Activities:
(1) In the thread on math scores, explain in one to three sentences why the fraction problem the commenter cites bears on the submitted article.
(2) According to the thread on math scores, what percentage of eighth-graders picked 2 as their estimate of 12/13 + 7/8?
(3) Pick up the thread on math scores right after its last sentence and keep writing.

Source extract section start

U.S. Education Assessment Shows Modest but Steady Gains in Math Scores - zeratul
http://www.scientificamerican.com/article.cfm?id=american-math-scores

======
tokenadult
Professor Hung-hsi Wu of the University of California Berkeley writes many
interesting articles about mathematics education reform in the United States.

<http://math.berkeley.edu/~wu/>

In one of Professor Wu's recent lectures,

<http://math.berkeley.edu/~wu/Lisbon2010_4.pdf>

he points out a problem of fraction addition from the federal National
Assessment of Educational Progress (NAEP) survey project (the same "Nation's
Report Card" mentioned in the article submitted here). On page 39 of his
presentation handout (numbered in the .PDF of his lecture notes as page 38),
he shows the fraction addition problem

12/13 + 7/8

for which eighth grade students were not even required to give a numerically
exact answer, but only an estimate of the correct answer to the nearest
natural number from five answer choices, which were

(a) 1

(b) 19

(c) 21

(d) I don't know

(e) 2

The statistics from the federal test revealed that for their best estimate of
the sum of 12/13 + 7/8,

7 percent of eighth-graders chose answer choice a, that is 1;

28 percent of eighth-graders chose answer choice b, that is 19;

27 percent of eighth-graders chose answer choice c, that is 21;

14 percent of eighth-graders chose answer choice d, that is "I don't know";

while

24 percent of eighth-graders chose answer choice e, that is 2 (the best
estimate of the sum).

Source extract section end
Available data section start

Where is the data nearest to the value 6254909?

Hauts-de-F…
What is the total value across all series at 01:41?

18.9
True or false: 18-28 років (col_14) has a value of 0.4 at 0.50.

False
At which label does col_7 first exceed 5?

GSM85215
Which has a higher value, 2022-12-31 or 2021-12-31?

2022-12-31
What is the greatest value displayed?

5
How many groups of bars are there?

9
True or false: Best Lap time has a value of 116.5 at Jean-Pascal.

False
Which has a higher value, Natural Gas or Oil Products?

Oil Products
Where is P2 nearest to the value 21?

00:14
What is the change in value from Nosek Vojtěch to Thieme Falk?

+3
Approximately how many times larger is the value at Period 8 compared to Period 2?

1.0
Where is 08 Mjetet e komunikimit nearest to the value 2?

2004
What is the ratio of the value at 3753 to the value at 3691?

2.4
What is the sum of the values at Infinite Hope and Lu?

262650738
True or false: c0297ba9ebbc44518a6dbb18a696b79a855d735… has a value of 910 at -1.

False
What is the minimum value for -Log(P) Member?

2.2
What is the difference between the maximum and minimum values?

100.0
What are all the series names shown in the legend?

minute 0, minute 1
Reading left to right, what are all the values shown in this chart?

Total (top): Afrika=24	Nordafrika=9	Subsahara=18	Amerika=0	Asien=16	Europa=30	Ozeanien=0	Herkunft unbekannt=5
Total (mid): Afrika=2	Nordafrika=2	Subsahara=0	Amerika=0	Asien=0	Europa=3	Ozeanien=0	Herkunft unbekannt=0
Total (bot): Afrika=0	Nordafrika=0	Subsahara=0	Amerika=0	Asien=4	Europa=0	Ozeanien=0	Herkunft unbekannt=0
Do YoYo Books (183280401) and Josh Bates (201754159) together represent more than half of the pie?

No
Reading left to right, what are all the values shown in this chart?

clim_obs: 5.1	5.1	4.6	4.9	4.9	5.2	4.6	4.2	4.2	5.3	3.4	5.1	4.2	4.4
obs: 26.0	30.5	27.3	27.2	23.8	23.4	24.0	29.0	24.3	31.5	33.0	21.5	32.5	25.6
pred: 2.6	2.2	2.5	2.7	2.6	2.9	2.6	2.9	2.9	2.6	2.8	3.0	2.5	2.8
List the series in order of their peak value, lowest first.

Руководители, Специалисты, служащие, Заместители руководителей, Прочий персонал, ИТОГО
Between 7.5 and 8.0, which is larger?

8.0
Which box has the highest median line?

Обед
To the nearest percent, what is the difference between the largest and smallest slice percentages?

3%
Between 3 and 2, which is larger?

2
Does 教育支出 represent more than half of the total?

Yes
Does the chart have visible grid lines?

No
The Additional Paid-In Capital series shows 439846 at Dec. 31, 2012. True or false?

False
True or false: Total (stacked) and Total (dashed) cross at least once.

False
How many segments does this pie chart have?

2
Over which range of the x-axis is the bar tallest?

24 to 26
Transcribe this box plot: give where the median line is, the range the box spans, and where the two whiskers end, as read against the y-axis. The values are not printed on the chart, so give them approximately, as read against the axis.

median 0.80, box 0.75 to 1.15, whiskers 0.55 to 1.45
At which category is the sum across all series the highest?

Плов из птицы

Available data section end

Expected outputs:
(1) The problem comes from the federal National Assessment of Educational Progress survey. This is the same "Nation's Report Card" that the submitted article reports on.

(2) 24 percent.

(3)
I wrote an email to Richard Rusczyk about Professor Wu's document, and he
later commented to me that if only 24 percent of eighth graders in the United
States can find the best answer for that question from that list of choices,
that's suggestive that 76 percent of American young people have no hope of
having any career that demands mathematical competency.

Some countries set much higher standards of mathematics competency for young
learners. My wife is from one, Taiwan, and I know various first-generation
immigrants to the United States from other countries where primary mathematics
instruction is much better than in the United States. Chapter 1:
"International Student Achievement in Mathematics" from the TIMSS 2007 study
of mathematics achievement in many different countries includes, in Exhibit
1.1 (pages 34 and 35)

<http://pirls.bc.edu/timss2007/PDF/T07_M_IR_Chapter1.pdf>

a chart of mathematics achievement levels in various countries. Although the
United States is above the international average score among the countries
surveyed, as we would expect from the level of economic development in the
United States, the United States is well below the top country listed, which
is Singapore. An average United States student is at the bottom quartile level
for Singapore, or from another point of view, a top quartile student in the
United States is only at the level of an average student in Singapore. That is
despite the fact that most students in Singapore in my generation attended
school in a foreign language (English, which was not a language they spoke at
home) so that there is no more than one generation in Singapore that can even
be relied on to carry on a conversation at home in the sole language of school
instruction there.

The United States is making some painfully slow gains, as the article reports,
but it has a long way to go to provide "world-class" education to all pupils,
even though my local school district is one of many that claims to be
providing "world class" education.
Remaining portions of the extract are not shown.